To return momentarily to the thread where I agreed with you about the place of non-fiction classification: you don't see The God Delusion next to books on religion in an electronic resource. You do in a properly cataloged library.
To claim one is superior to the other is just a failure to understand their respective values.
Furthermore, librarians are information experts. They are there to assist the teachers in developing and honing research skills. Those skills don't fall into a core class easily and it help to have a point person for that purpose.
Yes, it is. Every stadium had several sponsors and many donors, every sport required significant fundraising and a substantial contribution from the parents. My understanding is that cutting sports wouldn't have changed the district's bottom line by any significant amount where I was in school.
I would posit that this is an aberration. I have never heard of a local stadium being built with non-public funds. I'd love to see some news stories about that. Care to share?
Dr. Keith
25th June 2010, 01:09 PM
And why can't they do that in a well-staffed computer lab? What is so remarkable about physical books that they're needed to learn these skills?
Despite google's best efforts, it is still not all online. Actually, most of the best stuff is not online.*
*Not just talking about books here.
themusicteacher
25th June 2010, 01:27 PM
I love how you first say we won't teach civics because it's not useful, and then you acknowledge that without it we won't have a functioning democracy.
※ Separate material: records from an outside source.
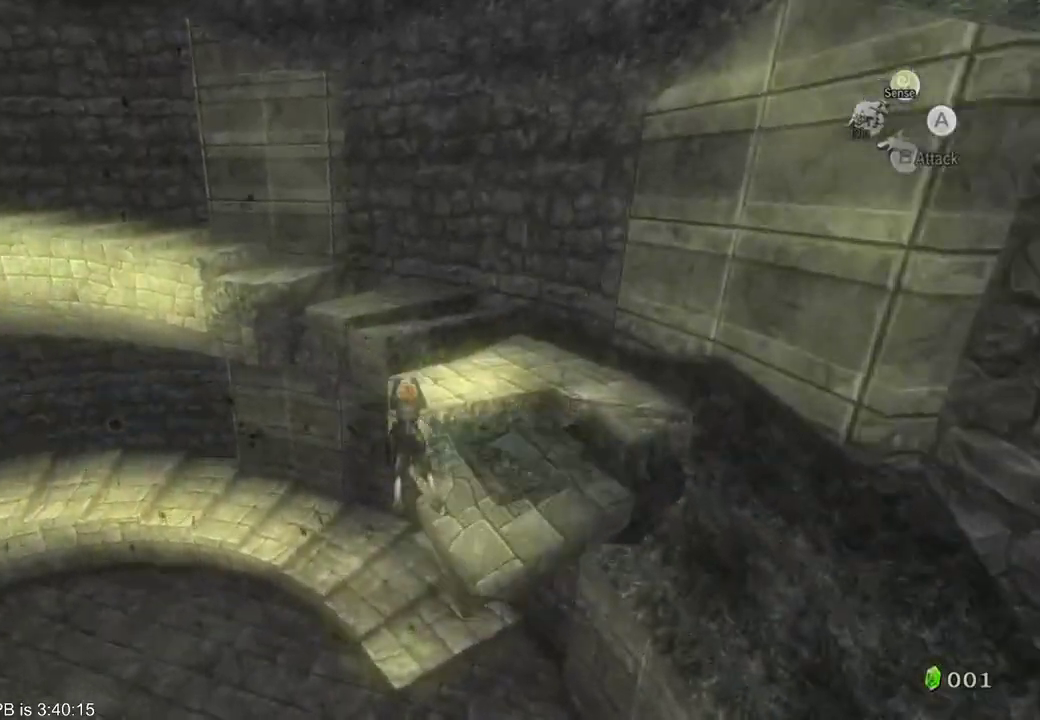
{"buttons": [], "left_stick": "left", "right_stick": "center", "events": [[67, "B", "up"], [67, "R2", "up"], [167, "B", "down"], [300, "R2", "down"], [433, "B", "up"], [433, "R2", "up"], [500, "left_stick", "left"]]}
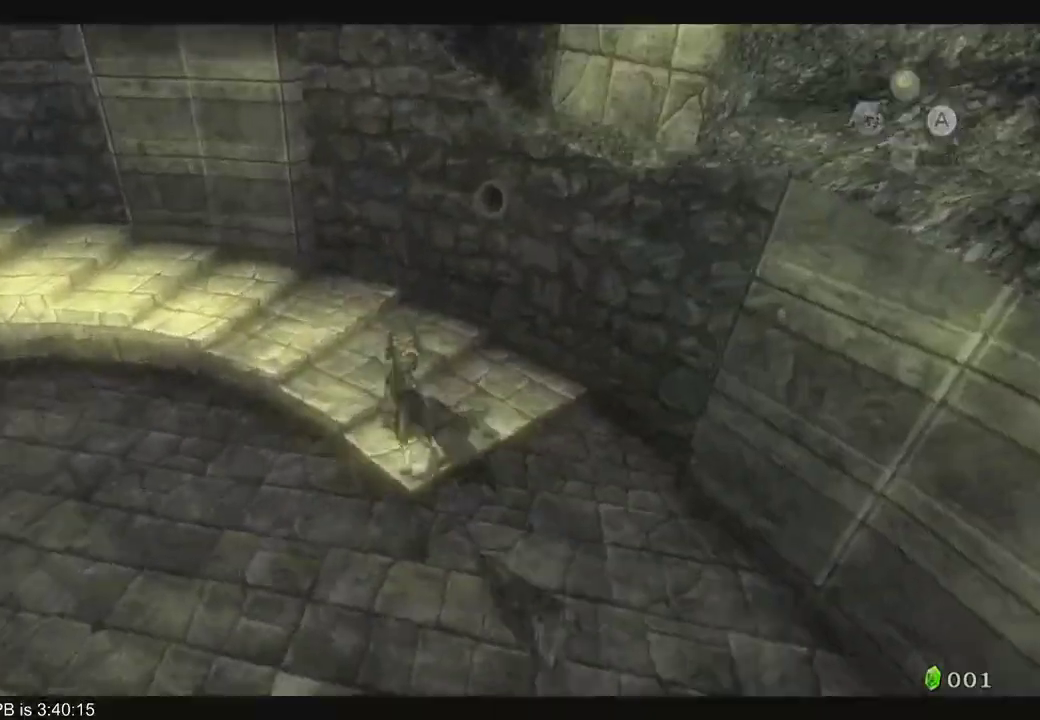
{"buttons": [], "left_stick": "down", "right_stick": "center"}
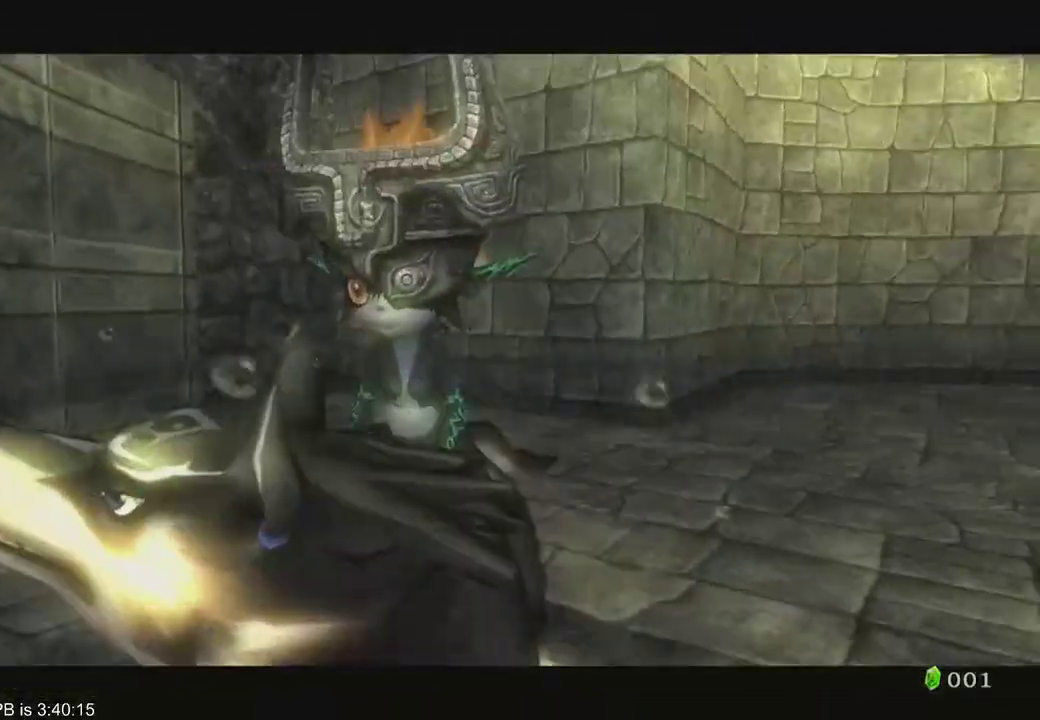
{"buttons": ["A"], "left_stick": "down", "right_stick": "center", "events": [[33, "R2", "down"], [100, "A", "down"], [100, "R2", "up"], [133, "A", "up"], [167, "A", "down"], [233, "A", "up"], [300, "R2", "down"], [367, "R2", "up"], [400, "A", "down"], [433, "A", "up"], [500, "A", "down"]]}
The purpose of a core curriculum in education is to equip students to function effectively in society. This means that, yes, coursework in practical reading and writing, in basic reasoning skills, in enough math and science to function in business, and in enough health and civics to survive and support our democracy is exactly what mandatory public education is about. At least today, we aren't even managing to successfully complete these goals for education.
Asking for us to focus art, music, and sports when many of our kids can't even quote the Bill of Rights, write a letter, or add up the numbers on their grocery bill makes about as much sense as looking at a restaurant where people are dying of food poisoning and complaining that there aren't enough flavors of pie on the dessert menu.
Thanks for missing the point. I was saying that a functioning democracy is exactly what the corporations don't want. They don't care if you're ill-informed as long as you can do the work they need you to do. Ever since they came into education with their pathetic buzzwords like "stakeholders," public education has become beholden to their interests, not the general interests of an free, open, democratic society. Of course we can't have a functioning democracy without civics and government classes but we've already made the choice which you've so richly illustrated (and without a hint of irony!). You've boiled it down to the either-or propositions anti-education organizations love: it's either science and math OR civics and literature and (with science and math being more lucrative); it's either history and foreign languages OR the arts. You also can't have people that have developed their full intellectual capacities when you've narrowed the curriculum so far as to be less than half-assed. Granted, we can't have it ALL but the false dichotomization and reductionism of education is almost complete.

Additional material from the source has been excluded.